For actors who have spent their whole career portraying characters in front of the camera, stepping behind it must be one of the most eye-opening transitions there could be in the industry. ForĀ Anna Kendrick, who is making her directorial debut in 2023 (via EW), she's getting to experience this enlightening change, firsthand.

Kendrick takes on the gig of director for the upcoming film, "The Dating Game," which follows the real-life story of Cheryl Bradshaw, who, in the 1970s, was a contestant on the then-popular matchup show with the same title. The basic premise of the romance reality series was that three people come on the show, hoping to be chosen by the contestant to go out on a date together. And when Bradshaw chose her pick, Rodney Alcala, he turned out to be an actual serial killer.

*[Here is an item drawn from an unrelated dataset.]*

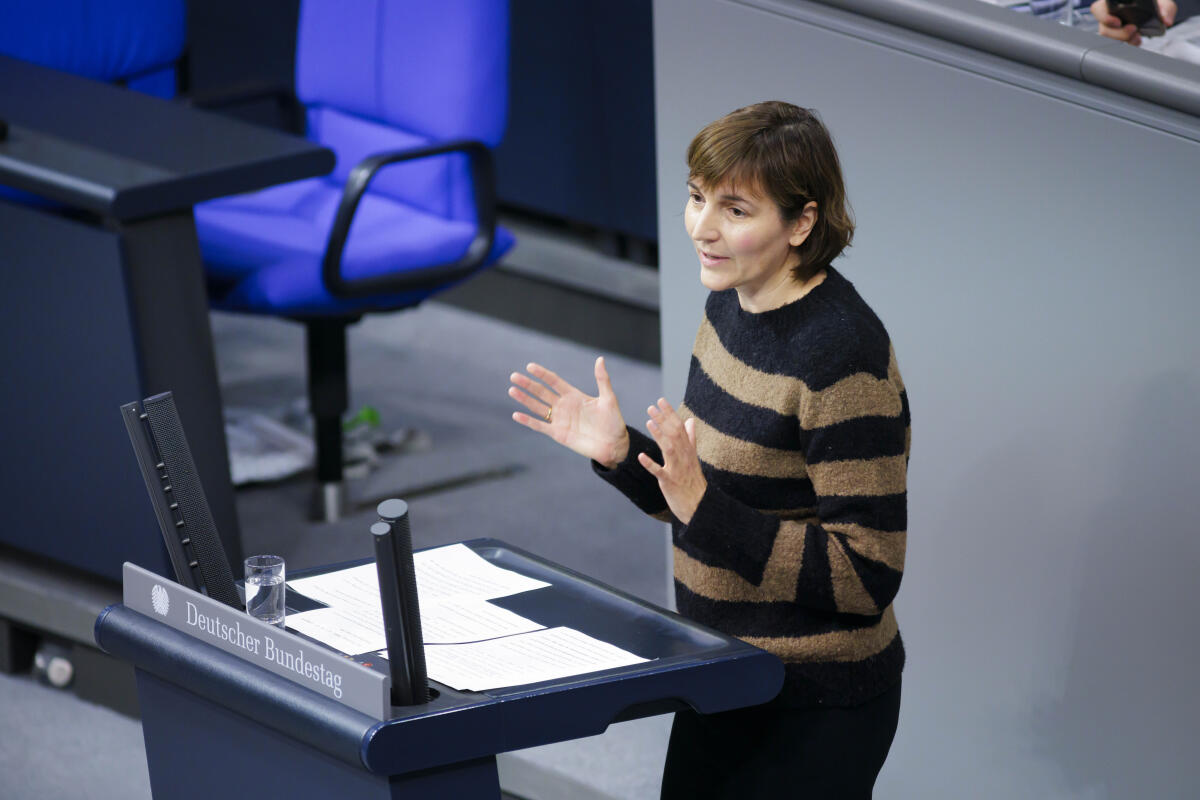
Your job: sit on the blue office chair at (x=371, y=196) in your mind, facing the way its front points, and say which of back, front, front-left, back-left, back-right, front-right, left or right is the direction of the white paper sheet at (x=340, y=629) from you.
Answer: front-left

With this true story falling into the "stranger than fiction" category, Kendrick chose this upcoming movie to be the one she first directs in her expanding career. And just recently, when explaining the details of what she's been learning about standing on the other side of the camera, she revealed that the ins and outs of the gig are far from the glamorous role she's been familiar with. One of these very important factors that Kendrick has no choice but to deal with, is understanding how the movie's budget actually works.

Even for a director, the budget can be a guessing game

In 1979, serial killer Rodney Alcala was arrested by authorities (via What's On Netflix). The murderer took the lives of at least five people, however, that number could be as high as 130. Alcala, being a winning contestant on "The Dating Game," was what attracted Kendrick's attention. "I loved the script from the moment I read it," she said. Not only did Kendrick want to play the lead role of Cheryl, but took this as an opportunity to direct.

Despite being at the very top of the behind-the-camera credit list, Kendrick told Seth Meyers that being a director doesn't mean you are always in the know about every detail, especially when it comes to what things will cost. "Even when you're the director, it's kind of like weird used car lot rules where no one will tell you, like, a hard number," she said. When Kendrick wanted to know what certain things cost, she needed to develop a new skill. "So, I started to, like, read facial expressions," she revealed. "Like when I would ask for something, it would be like, 'Oh, was that, like, a wince that means $200 or, like, five grand?"

Kendrick continued, "If I'd known that that meant ten grand, I wouldn't have asked for it!" It will be very interesting to see what the final product of "The Dating Game" ends up being, not only for the fascinating story but how it will look through Kendrick's eyes.